▶ **Extract**:
○ ○ ○ ○ ○ ○ ○
St. Paul the Traveler and the Roman Citizen

By W. M. Ramsay

Chapter 17

COMPOSITION AND DATE OF ACTS.

1. HYPOTHESIS OF "THE TRAVEL DOCUMENT". We have seen that Luke represents himself as having been an eye-witness of some of the incidents which he describes; and we have inferred, from the pointed way in which he does this, that he was not an eye-witness of the rest. In the parts where he had no personal knowledge his trustworthiness depends on his authority in each case. In a former work I have tried to show that there lies behind the narrative of Paul's journeys a document originating "from a person acquainted with the actual circumstances," and therefore "composed under St. Paul's own influence". I was careful "to express his influence in the most general terms, and to avoid any theorising about the way in which it was exercised"; and I purposely left the question untouched whether the "Travel-Document" was composed by the author of Acts or by a different person; for my object then was to show that the document was a trustworthy record of facts, to avoid constructing a system, to investigate each fact independently on its own evidence, and to give no opening to the criticism that I was twisting the evidence at any point in order to suit an idea derived from elsewhere.

In the present work the reasons on which the supposition of a "Travel-Document" was rounded are much strengthened; and we must now put the question in a more precise form. What is the relation between the "Travel-Document" and the completed text of Acts? To this the answer must be that the "Travel Document" was Luke's own written notes (supplemented by memory, and the education of further experience and reading and research). His diary, where he was an eye-witness, and his notes of conversation with Paul, and doubtless others also, were worked into the book of Acts suitably to the carefully arranged plan on which it is constructed. We have found traces of deep and strong emotion which must be understood as Paul's own feeling: the technical term for making a missionary progress through a district74 is used only by Paul (I Cor. XVI 5) and by Luke in describing Paul's work; 75 while in describing the precisely similar work of other missionaries, he uses a different and a more usual Greek construction.76 This line of investigation might be carried much further so as to show that Luke everywhere follows with minute care the best authority accessible to him; and in Acts especially Paul and Philip. As we have seen, Ch. XVI, § 2, the period in which he found greatest difficulty was that which intervened between the conclusion of his formal historical authorities for the life of the Saviour, and the beginning of the careful narratives which he had noted down from Paul and Philip about their own personal experiences.
○ ○ ○ ○ ○ ○ ○
▶ **Extracted records**:
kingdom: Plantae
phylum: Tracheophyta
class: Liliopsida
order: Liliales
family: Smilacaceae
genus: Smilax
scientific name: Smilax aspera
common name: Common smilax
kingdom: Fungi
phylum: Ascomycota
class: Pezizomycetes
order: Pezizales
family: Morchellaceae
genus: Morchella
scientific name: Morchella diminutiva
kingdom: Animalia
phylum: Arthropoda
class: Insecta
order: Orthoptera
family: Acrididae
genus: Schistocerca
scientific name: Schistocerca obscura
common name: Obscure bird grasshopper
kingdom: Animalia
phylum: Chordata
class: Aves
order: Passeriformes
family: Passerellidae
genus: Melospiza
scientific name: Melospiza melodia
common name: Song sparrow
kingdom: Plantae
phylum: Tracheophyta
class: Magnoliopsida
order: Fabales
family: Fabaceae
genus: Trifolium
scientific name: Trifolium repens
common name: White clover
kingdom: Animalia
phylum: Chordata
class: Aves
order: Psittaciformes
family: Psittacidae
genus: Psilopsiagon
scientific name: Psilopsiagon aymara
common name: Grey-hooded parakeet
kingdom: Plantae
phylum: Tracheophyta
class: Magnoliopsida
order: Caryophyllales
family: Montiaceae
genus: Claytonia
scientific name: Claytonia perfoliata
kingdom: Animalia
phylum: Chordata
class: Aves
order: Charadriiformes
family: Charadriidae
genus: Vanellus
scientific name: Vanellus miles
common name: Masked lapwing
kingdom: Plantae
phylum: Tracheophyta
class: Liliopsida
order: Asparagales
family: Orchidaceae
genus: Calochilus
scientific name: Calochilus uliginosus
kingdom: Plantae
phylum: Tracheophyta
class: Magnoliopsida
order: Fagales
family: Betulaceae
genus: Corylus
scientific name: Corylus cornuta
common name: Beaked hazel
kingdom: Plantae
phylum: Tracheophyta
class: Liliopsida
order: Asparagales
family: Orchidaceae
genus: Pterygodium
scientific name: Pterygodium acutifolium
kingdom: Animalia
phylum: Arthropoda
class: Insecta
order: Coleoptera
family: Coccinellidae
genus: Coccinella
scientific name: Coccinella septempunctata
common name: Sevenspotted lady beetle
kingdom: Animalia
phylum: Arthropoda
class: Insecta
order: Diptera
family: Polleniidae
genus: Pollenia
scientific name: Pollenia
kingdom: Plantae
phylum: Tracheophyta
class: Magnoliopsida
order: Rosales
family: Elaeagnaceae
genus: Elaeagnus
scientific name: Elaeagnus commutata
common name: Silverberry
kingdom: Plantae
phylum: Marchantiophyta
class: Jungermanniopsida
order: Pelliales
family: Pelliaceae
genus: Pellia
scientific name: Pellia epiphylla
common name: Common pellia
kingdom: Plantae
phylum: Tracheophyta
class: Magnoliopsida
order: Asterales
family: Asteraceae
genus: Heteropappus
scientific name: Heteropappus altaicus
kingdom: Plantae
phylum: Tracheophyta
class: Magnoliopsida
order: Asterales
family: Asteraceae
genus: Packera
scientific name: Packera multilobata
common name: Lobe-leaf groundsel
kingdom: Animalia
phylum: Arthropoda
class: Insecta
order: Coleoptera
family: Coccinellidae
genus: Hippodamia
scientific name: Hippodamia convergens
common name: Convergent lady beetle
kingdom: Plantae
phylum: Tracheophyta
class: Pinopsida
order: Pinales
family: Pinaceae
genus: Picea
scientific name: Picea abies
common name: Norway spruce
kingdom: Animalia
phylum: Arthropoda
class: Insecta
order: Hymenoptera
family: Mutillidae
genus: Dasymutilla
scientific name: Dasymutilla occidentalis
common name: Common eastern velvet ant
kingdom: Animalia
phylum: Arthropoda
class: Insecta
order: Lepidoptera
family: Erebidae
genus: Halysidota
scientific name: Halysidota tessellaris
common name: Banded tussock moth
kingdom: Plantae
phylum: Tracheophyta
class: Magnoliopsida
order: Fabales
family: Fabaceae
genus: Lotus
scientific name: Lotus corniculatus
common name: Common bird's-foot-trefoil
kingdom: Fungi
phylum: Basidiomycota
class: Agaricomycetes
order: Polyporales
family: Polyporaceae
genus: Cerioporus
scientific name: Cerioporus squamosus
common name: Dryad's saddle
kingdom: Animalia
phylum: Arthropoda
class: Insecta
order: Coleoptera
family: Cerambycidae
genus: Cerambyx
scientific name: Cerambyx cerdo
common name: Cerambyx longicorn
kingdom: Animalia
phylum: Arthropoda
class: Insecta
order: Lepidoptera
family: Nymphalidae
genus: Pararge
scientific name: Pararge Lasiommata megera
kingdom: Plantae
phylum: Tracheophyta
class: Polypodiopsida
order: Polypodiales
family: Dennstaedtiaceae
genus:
○ ○ ○ ○ ○ ○ ○
▶ **Prompt**: The extract on the composition and date of Acts gives the author's object in his former work. List each aim that object included.

▶ **The solution**:
- To show that the document was a trustworthy record of facts
- To avoid constructing a system
- To investigate each fact independently on its own evidence
- To give no opening to the criticism that he was twisting the evidence at any point in order to suit an idea derived from elsewhere